Wim Van Gansbeke mag zijn ambt van theaterrecensent ondertussen alweer bijna een jaar geleden hebben neergelegd, zijn geest waart nog onverminderd rond in kritiekland. Dat blijkt nog maar eens uit het dossier theaterkritiek dat de kolommen van het jubileumnummer van Etcetera (XIII/50, juni 1995) sierde. Niet alleen wordt zijn naam daar een aantal keer met veel nostalgische verzuchtingen aangehaald, het portret dat in het dossier van de huidige lichting theatercritici wordt opgehangen, kan zonder probleem worden gezien als het negatief van Van Gansbekes nu al legendarische recensentenpraktijk.
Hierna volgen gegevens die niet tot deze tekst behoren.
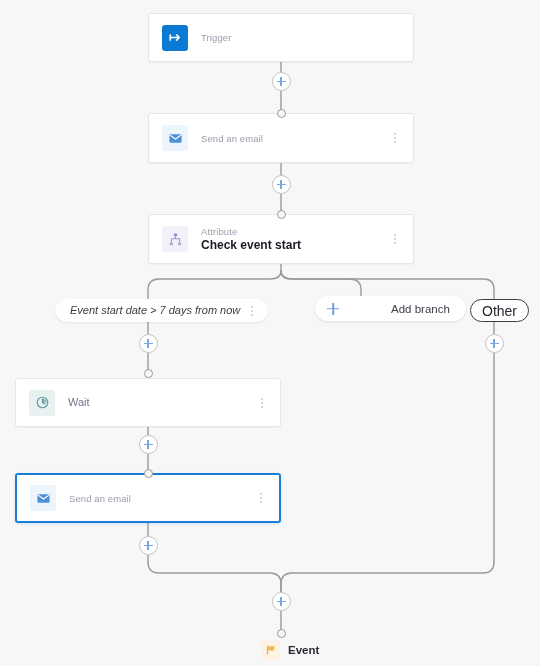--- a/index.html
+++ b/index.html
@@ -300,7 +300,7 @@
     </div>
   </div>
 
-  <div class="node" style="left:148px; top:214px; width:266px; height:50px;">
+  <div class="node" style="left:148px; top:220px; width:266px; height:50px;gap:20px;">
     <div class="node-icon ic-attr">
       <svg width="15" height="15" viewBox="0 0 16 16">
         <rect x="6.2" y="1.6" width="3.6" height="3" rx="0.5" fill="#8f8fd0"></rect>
Dé constante in nagenoeg alle bijdragen aan het dossier is immers de onvrede met het gebrek aan kritische durf en het teveel aan terughoudendheid waardoor de schrijfsels van de nieuwe generatie theatercritici worden gekenmerkt. 'De klemtoon ligt op "beschrijving" en "informatie" terwijl de notie "artistieke evaluatie" naar de achtergrond wordt verwezen', klinkt het in de bijdrage van Tom Michielsen nog als voorzichtige hypothese. Maar na meer dan tien pagina's interviews met chefs cultuur van de Vlaamse kranten, dramaturgen, theatermakers en organisatoren, weet je het wel zeker: onze theaterkritiek is gestaag geëvolueerd in de richting van een slappe, maar bijzonder leesbare vorm van verslaggeving. Kritiek als infotainment, zeg maar, waarbij de criticus een modale informatiebezorger is geworden die zich in zijn geschriften beperkt tot het samenvatten van toneelstukjes, het beschrijven van decortjes, het interviewen van acteurtjes en/of regisseurtjes en het van de vergetelheid redden van leuke weetjes. 'De roep om een andere kritiek, het keert in alle gesprekken weer', staat er dan ook als besluit in één van de interviewbijdragen aan het dossier. Het enige wat je van zo'n overweging kan zeggen, is dat ze na al die vrijblijvende happen conversatie niet echt meer als een verrassing overkomt. Hoe die andere kritiek er moet uitzien, dat is een vraag waarop in deze stukken nauwelijks wordt geantwoord. En op die manier bevestigt het dossier ironisch genoeg het soort informatieve maar opinieloze randkritiek dat het juist aan de kaak tracht te stellen.

Kritiek-externe factoren

Eén ding valt verder onmiddellijk op aan het Etcetera-dossier: terwijl programmatoren, organisatoren, acteurs, regisseurs en dramaturgen wel hun plaats aan de klaagmuur vinden, blijft de stem van de criticus opvallend afwezig. Misschien dat zoiets wel geheel de logica van de gesignaleerde crisis in de kritiek volgt, toch zorgt die afwezigheid voor een blinde vlek in de hele discussie. Noch de enorme variatie aan stijlen, opvattingen en manieren van kijken waarop de abstracte term 'theaterkritiek' kan slaan (een opmerking die in één van de bijdragen aan het Etcetera-dossier wel wordt gemaakt wanneer het over het al even abstracte begrip 'dramaturgie' gaat), noch de vraag naar wat kritiek allemaal kan en zou moeten zijn, komen hierdoor mijns inziens voldoende aan bod. (Waarmee ik niet gezegd wil hebben dat de criticus de enige is die daarop een zinnig antwoord kan hebben -dat bewijst trouwens de tekst van dramaturg Erwin Jans.) De enige vraag waarop de samenstellers van het dossier wél een antwoord klaar hebben, is die naar de kritiek-externe factoren die mede verantwoordelijk zijn voor de malaise van de huidige theaterkritiek. Op zich is ook die vraag belangrijk genoeg, maar toch blijft het jammer van die al te eenzijdige benadering: nu het onderwerp eindelijk ter sprake komt, krijg je het gevoel dat het juist de fundamentele vragen zijn - die naar het hoe en het waarom van een goede kritiek -die niet aan bod komen. En daarom alleen al is dit dossier een gemiste kans.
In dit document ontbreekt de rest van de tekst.